Background & Aims
Non-alcoholic steatohepatitis is a leading cause of end-stage liver disease. Hepatic
steatosis and lipotoxicity cause chronic necroinflammation and direct hepatocellular
injury resulting in cirrhosis, end-stage liver disease and hepatocellular carcinoma.
Emricasan is a pan-caspase inhibitor that inhibits excessive apoptosis and inflammation;
it has also been shown to decrease portal pressure and improve synthetic function
in mice with carbon tetrachloride-induced cirrhosis.
This double-blind, placebo-controlled study randomized 217 individuals with decompensated
NASH cirrhosis 1:1:1 to emricasan (5 mg or 25 mg) or placebo. Patients were stratified
by decompensation status and baseline model for end-stage liver disease-sodium (MELD-Na)
score. The primary endpoint comprised all-cause mortality, a new decompensation event
(new or recurrent variceal hemorrhage, new ascites requiring diuretics, new unprecipitated
hepatic encephalopathy ≥grade 2, hepatorenal syndrome, spontaneous bacterial peritonitis),
or an increase in MELD-Na score ≥4 points.
There was no difference in event rates between either of the emricasan treatment groups
and placebo, with hazard ratios of 1.02 (95% CI 0.59–1.77; p = 0.94) and 1.28 (95% CI 0.75–2.21; p = 0.37) for 5 mg and 25 mg of emricasan, respectively. MELD-Na score progression
was the most common outcome. There was no significant effect of emricasan treatment
on MELD-Na score, international normalized ratio, total serum bilirubin, albumin level
or Child-Pugh score. Emricasan was generally safe and well-tolerated.
Emricasan was safe but ineffective for the treatment of decompensated NASH cirrhosis.

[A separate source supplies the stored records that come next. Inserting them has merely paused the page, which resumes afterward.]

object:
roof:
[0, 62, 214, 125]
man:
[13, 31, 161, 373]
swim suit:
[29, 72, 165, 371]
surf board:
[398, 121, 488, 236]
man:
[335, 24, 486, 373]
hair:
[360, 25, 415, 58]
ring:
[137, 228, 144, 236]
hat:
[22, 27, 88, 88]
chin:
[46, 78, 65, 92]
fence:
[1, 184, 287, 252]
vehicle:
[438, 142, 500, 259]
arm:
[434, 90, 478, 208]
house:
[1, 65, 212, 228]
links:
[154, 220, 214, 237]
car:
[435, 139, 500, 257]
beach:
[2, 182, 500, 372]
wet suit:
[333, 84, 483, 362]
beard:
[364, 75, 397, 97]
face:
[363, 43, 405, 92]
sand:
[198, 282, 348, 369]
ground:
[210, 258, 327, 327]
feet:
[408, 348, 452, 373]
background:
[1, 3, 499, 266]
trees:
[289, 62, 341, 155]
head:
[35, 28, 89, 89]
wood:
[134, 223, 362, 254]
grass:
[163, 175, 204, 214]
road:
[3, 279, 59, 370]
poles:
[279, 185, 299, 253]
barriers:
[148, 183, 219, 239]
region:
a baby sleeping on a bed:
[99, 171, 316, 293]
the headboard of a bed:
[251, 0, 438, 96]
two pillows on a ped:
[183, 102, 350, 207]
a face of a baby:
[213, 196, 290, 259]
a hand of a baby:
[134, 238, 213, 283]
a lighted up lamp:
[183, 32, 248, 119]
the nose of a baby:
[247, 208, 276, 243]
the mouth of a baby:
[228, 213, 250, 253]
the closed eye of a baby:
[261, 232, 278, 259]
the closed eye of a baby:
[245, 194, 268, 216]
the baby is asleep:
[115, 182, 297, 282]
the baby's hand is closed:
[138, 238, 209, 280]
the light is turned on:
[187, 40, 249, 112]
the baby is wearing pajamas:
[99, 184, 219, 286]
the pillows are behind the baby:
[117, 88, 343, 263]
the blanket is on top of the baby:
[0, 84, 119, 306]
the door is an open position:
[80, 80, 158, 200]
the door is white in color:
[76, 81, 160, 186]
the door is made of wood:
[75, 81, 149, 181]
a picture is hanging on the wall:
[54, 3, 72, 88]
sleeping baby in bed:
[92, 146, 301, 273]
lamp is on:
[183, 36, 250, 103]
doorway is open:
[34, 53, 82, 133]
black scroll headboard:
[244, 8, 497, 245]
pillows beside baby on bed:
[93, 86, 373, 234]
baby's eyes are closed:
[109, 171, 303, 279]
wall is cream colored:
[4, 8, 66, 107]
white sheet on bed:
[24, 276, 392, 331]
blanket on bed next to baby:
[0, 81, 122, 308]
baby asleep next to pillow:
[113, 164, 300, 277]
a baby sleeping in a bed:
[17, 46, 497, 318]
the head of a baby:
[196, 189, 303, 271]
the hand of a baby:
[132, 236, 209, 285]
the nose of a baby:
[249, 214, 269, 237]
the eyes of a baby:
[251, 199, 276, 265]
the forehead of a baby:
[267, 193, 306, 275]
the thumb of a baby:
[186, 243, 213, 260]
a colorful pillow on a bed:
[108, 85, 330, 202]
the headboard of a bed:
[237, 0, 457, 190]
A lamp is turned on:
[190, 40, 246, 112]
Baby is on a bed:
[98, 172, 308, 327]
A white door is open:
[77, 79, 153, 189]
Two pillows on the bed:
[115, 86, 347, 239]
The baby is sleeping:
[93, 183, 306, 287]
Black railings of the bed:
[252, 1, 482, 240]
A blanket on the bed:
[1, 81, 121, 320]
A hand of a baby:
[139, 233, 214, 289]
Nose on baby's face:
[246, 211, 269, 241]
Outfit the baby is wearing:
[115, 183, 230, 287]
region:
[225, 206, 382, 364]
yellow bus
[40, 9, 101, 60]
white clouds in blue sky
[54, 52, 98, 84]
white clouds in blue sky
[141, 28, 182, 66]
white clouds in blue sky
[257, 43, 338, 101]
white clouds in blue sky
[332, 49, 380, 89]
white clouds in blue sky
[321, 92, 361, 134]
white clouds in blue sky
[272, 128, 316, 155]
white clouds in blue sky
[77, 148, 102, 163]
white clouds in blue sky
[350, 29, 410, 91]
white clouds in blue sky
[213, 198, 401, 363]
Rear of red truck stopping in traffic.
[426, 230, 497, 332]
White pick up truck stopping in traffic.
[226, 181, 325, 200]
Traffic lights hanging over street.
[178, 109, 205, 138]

However, this study may guide the design and conduct of future clinical trials in
decompensated NASH cirrhosis.
Patients with decompensated cirrhosis related to non-alcoholic steatohepatitis are
at high risk of additional decompensation events and death. Post hoc analyses in previous pilot studies suggested that emricasan might improve portal
hypertension and liver function. In this larger randomized study, emricasan did not
decrease the number of decompensation events or improve liver function in patients
with a history of decompensated cirrhosis related to non-alcoholic steatohepatitis.